Question

Side BC of ΔABC is extended to E. DBC is another Δ such that DB intersects AC at P. Find the angles marked x and y and arrange the sides of ΔPCD in ascending order.

Answer 1

Given,

Side BC of ΔABC is extended to E.

DBC is another Δ such that DB intersects AC at P.

In ΔABC, ∠ABC + ∠BAC + ∠BCA = 180°   ...(Sum of an interior angle of the triangle)
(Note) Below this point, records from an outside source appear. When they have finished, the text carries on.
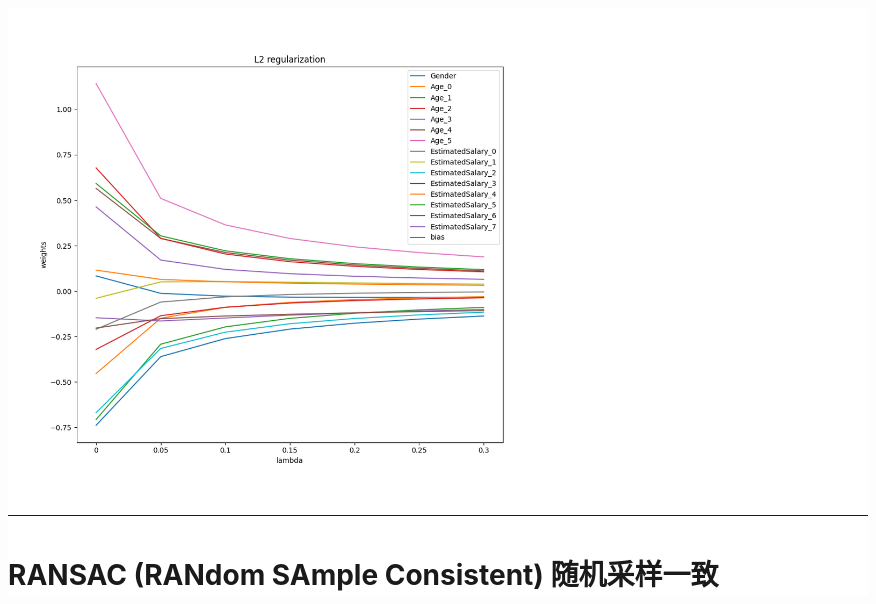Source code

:   <img width = "550" src="./img/L2.png" alt="L2">
</center>

---

# RANSAC (RANdom SAmple Consistent) 随机采样一致
<center>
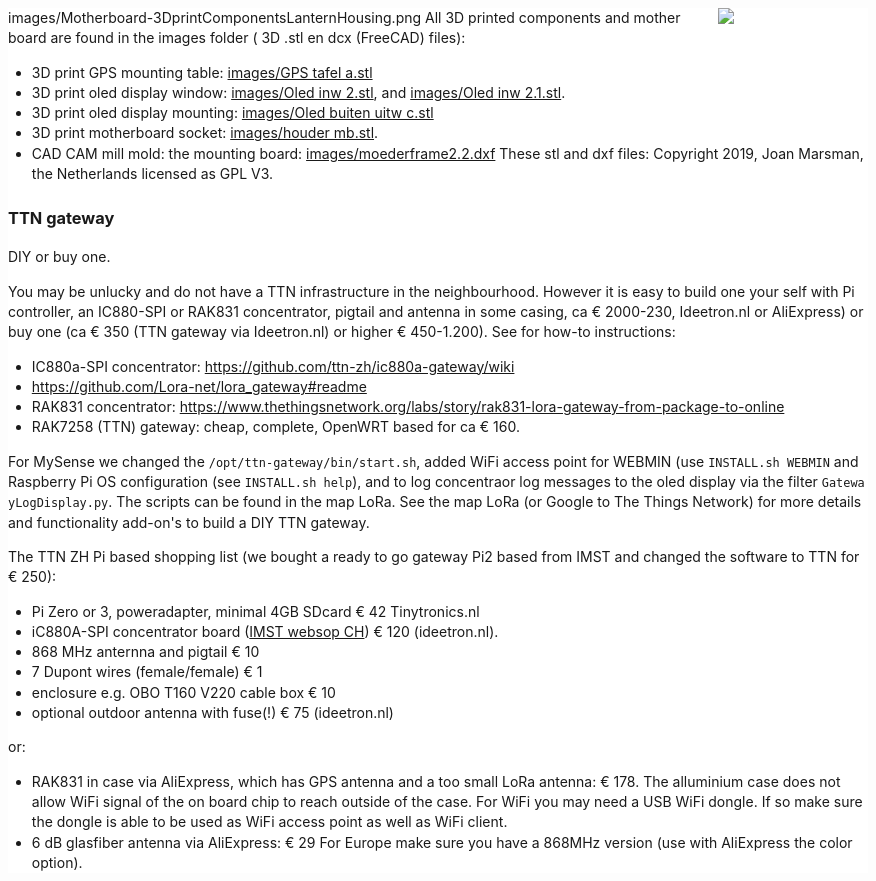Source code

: <img src="images/Motherboard-3DprintComponentsLanternHousing.png" align=right width=150>images/Motherboard-3DprintComponentsLanternHousing.png</img>
All 3D printed components and mother board are found in the images folder ( 3D .stl en dcx (FreeCAD) files):
* 3D print GPS mounting table: <a href="images/GPS tafel a.stl">images/GPS tafel a.stl</a>
* 3D print oled display window: <a href="images/Oled  inw 2.stl">images/Oled  inw 2.stl</a>, and <a href="images/Oled  inw 2.1.stl">images/Oled  inw 2.1.stl</a>.
* 3D print oled display mounting: <a href="images/Oled buiten uitw c.stl">images/Oled buiten uitw c.stl</a>
* 3D print motherboard socket: <a href="images/houder mb.stl">images/houder mb.stl</a>.
* CAD CAM mill mold: the mounting board: <a href="images/moederframe2.2.dxf">images/moederframe2.2.dxf</a>
These stl and dxf files: Copyright 2019, Joan Marsman, the Netherlands licensed as GPL V3.

### TTN gateway

DIY or buy one.

You may be unlucky and do not have a TTN infrastructure in the neighbourhood. However it is easy to build one your self with Pi controller, an IC880-SPI or RAK831 concentrator, pigtail and antenna in some  casing, ca € 2000-230, Ideetron.nl or AliExpress) or buy one (ca € 350 (TTN gateway via Ideetron.nl) or higher € 450-1.200).
See for how-to instructions:
* IC880a-SPI concentrator: https://github.com/ttn-zh/ic880a-gateway/wiki
* https://github.com/Lora-net/lora_gateway#readme
* RAK831 concentrator: https://www.thethingsnetwork.org/labs/story/rak831-lora-gateway-from-package-to-online
* RAK7258 (TTN) gateway: cheap, complete, OpenWRT based for ca € 160.

For MySense we changed the `/opt/ttn-gateway/bin/start.sh`, added WiFi access point for WEBMIN (use `INSTALL.sh WEBMIN` and Raspberry Pi OS configuration (see `INSTALL.sh help`), and to log concentraor log messages to the oled display via the filter `GatewayLogDisplay.py`. The scripts can be found in the map LoRa.
See the map LoRa (or Google to The Things Network) for more details and functionality add-on's to build a DIY TTN gateway.

The TTN ZH Pi based shopping list (we bought a ready to go gateway Pi2 based from IMST and changed the software to TTN for € 250):
* Pi Zero or 3, poweradapter, minimal 4GB SDcard € 42 Tinytronics.nl 
* iC880A-SPI concentrator board (<a href="http://shop.imst.de/wireless-modules/lora-products/8/ic880a-spi-lorawan-concentrator-868-mhz" alt="IMST webshop">IMST websop CH</a>) € 120 (ideetron.nl).
* 868 MHz anternna and pigtail € 10
* 7 Dupont wires (female/female) € 1
* enclosure e.g. OBO T160 V220 cable box € 10
* optional outdoor antenna with fuse(!) € 75 (ideetron.nl)

or:
* RAK831 in case via AliExpress, which has GPS antenna and a too small LoRa antenna: € 178.
The alluminium case does not allow WiFi signal of the on board chip to reach outside of the case. For WiFi you may need a USB WiFi dongle. If so make sure the dongle is able to be used as WiFi access point as well as WiFi client.
* 6 dB glasfiber antenna via AliExpress: € 29
For Europe make sure you have a 868MHz version (use with AliExpress the color option).
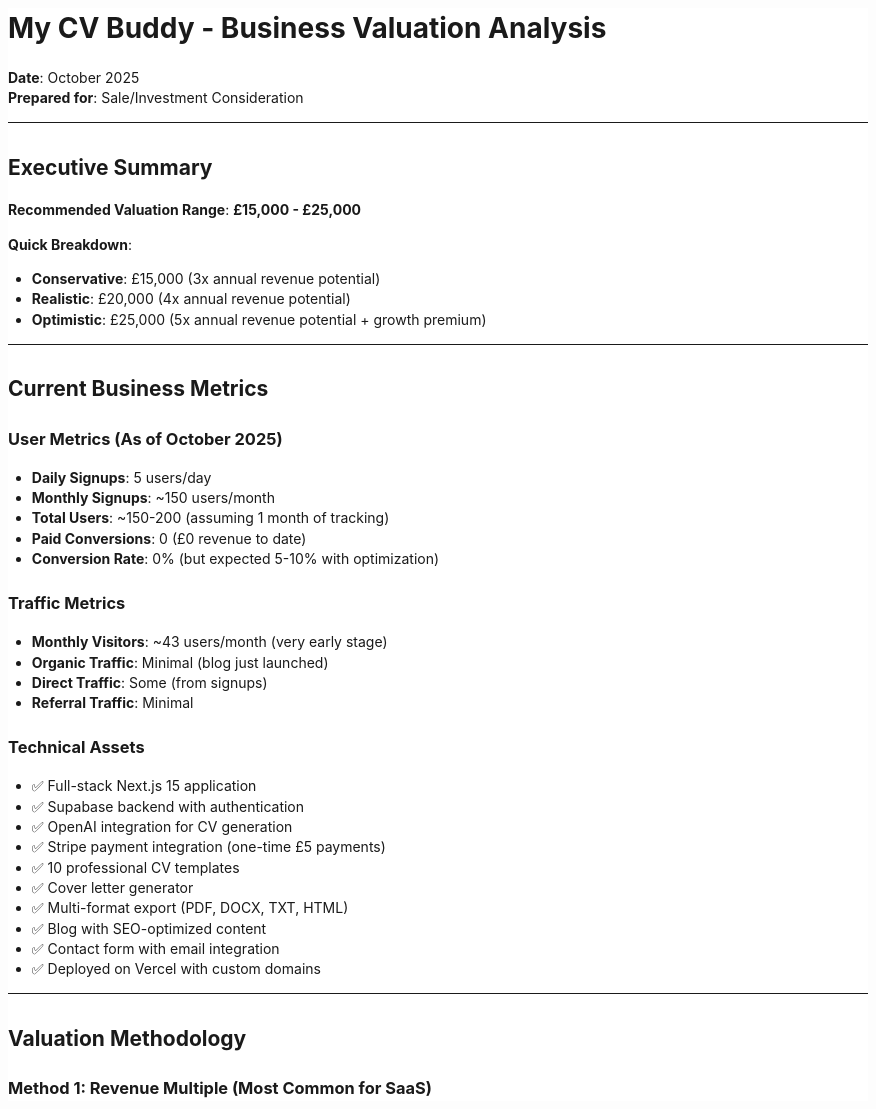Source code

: # My CV Buddy - Business Valuation Analysis
**Date**: October 2025  
**Prepared for**: Sale/Investment Consideration

---

## Executive Summary

**Recommended Valuation Range**: **£15,000 - £25,000**

**Quick Breakdown**:
- **Conservative**: £15,000 (3x annual revenue potential)
- **Realistic**: £20,000 (4x annual revenue potential)
- **Optimistic**: £25,000 (5x annual revenue potential + growth premium)

---

## Current Business Metrics

### User Metrics (As of October 2025)
- **Daily Signups**: 5 users/day
- **Monthly Signups**: ~150 users/month
- **Total Users**: ~150-200 (assuming 1 month of tracking)
- **Paid Conversions**: 0 (£0 revenue to date)
- **Conversion Rate**: 0% (but expected 5-10% with optimization)

### Traffic Metrics
- **Monthly Visitors**: ~43 users/month (very early stage)
- **Organic Traffic**: Minimal (blog just launched)
- **Direct Traffic**: Some (from signups)
- **Referral Traffic**: Minimal

### Technical Assets
- ✅ Full-stack Next.js 15 application
- ✅ Supabase backend with authentication
- ✅ OpenAI integration for CV generation
- ✅ Stripe payment integration (one-time £5 payments)
- ✅ 10 professional CV templates
- ✅ Cover letter generator
- ✅ Multi-format export (PDF, DOCX, TXT, HTML)
- ✅ Blog with SEO-optimized content
- ✅ Contact form with email integration
- ✅ Deployed on Vercel with custom domains

---

## Valuation Methodology

### Method 1: Revenue Multiple (Most Common for SaaS)
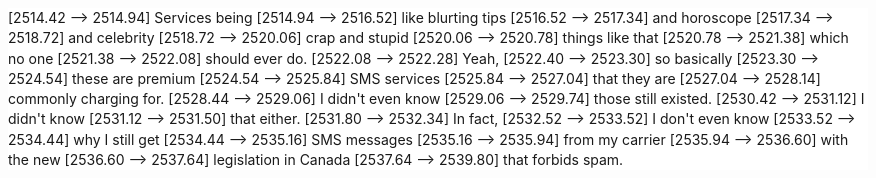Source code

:[2514.42 --> 2514.94]  Services being
[2514.94 --> 2516.52]  like blurting tips
[2516.52 --> 2517.34]  and horoscope
[2517.34 --> 2518.72]  and celebrity
[2518.72 --> 2520.06]  crap and stupid
[2520.06 --> 2520.78]  things like that
[2520.78 --> 2521.38]  which no one
[2521.38 --> 2522.08]  should ever do.
[2522.08 --> 2522.28]  Yeah,
[2522.40 --> 2523.30]  so basically
[2523.30 --> 2524.54]  these are premium
[2524.54 --> 2525.84]  SMS services
[2525.84 --> 2527.04]  that they are
[2527.04 --> 2528.14]  commonly charging for.
[2528.44 --> 2529.06]  I didn't even know
[2529.06 --> 2529.74]  those still existed.
[2530.42 --> 2531.12]  I didn't know
[2531.12 --> 2531.50]  that either.
[2531.80 --> 2532.34]  In fact,
[2532.52 --> 2533.52]  I don't even know
[2533.52 --> 2534.44]  why I still get
[2534.44 --> 2535.16]  SMS messages
[2535.16 --> 2535.94]  from my carrier
[2535.94 --> 2536.60]  with the new
[2536.60 --> 2537.64]  legislation in Canada
[2537.64 --> 2539.80]  that forbids spam.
55° + 55° + 40° + ∠BCA = 180°

∠BCA = 30°

∠ACE = ∠CAB + ∠ABC

x + x = 40° + 55° + 55°

2x = 150°

x = 75°

In ΔABP, ∠BAP + ∠ABP + ∠APB = 180°  ...(Sum of an interior angle of the triangle)

40° + 55° + ∠APB = 180°

∠APB = 85°

∠APB and ∠CPD are vertically opposite angle.

So, ∠CPD = 85°

In ΔDPC, ∠CPD + ∠PDC + ∠DCP = 180°

85° + y + 75° = 180°

y = 20°

In ΔPCD, ∠CPD = 40°, ∠PDC = 20°, ∠DCP = 75°

We know that, the side opposite to the largest angle is the longest in triangles.

Arranging the sides in ascending order, PC < PD < DC.

Hence, x = 75°, y = 20° and arrangement of side in ΔPCD is PC < PD < DC.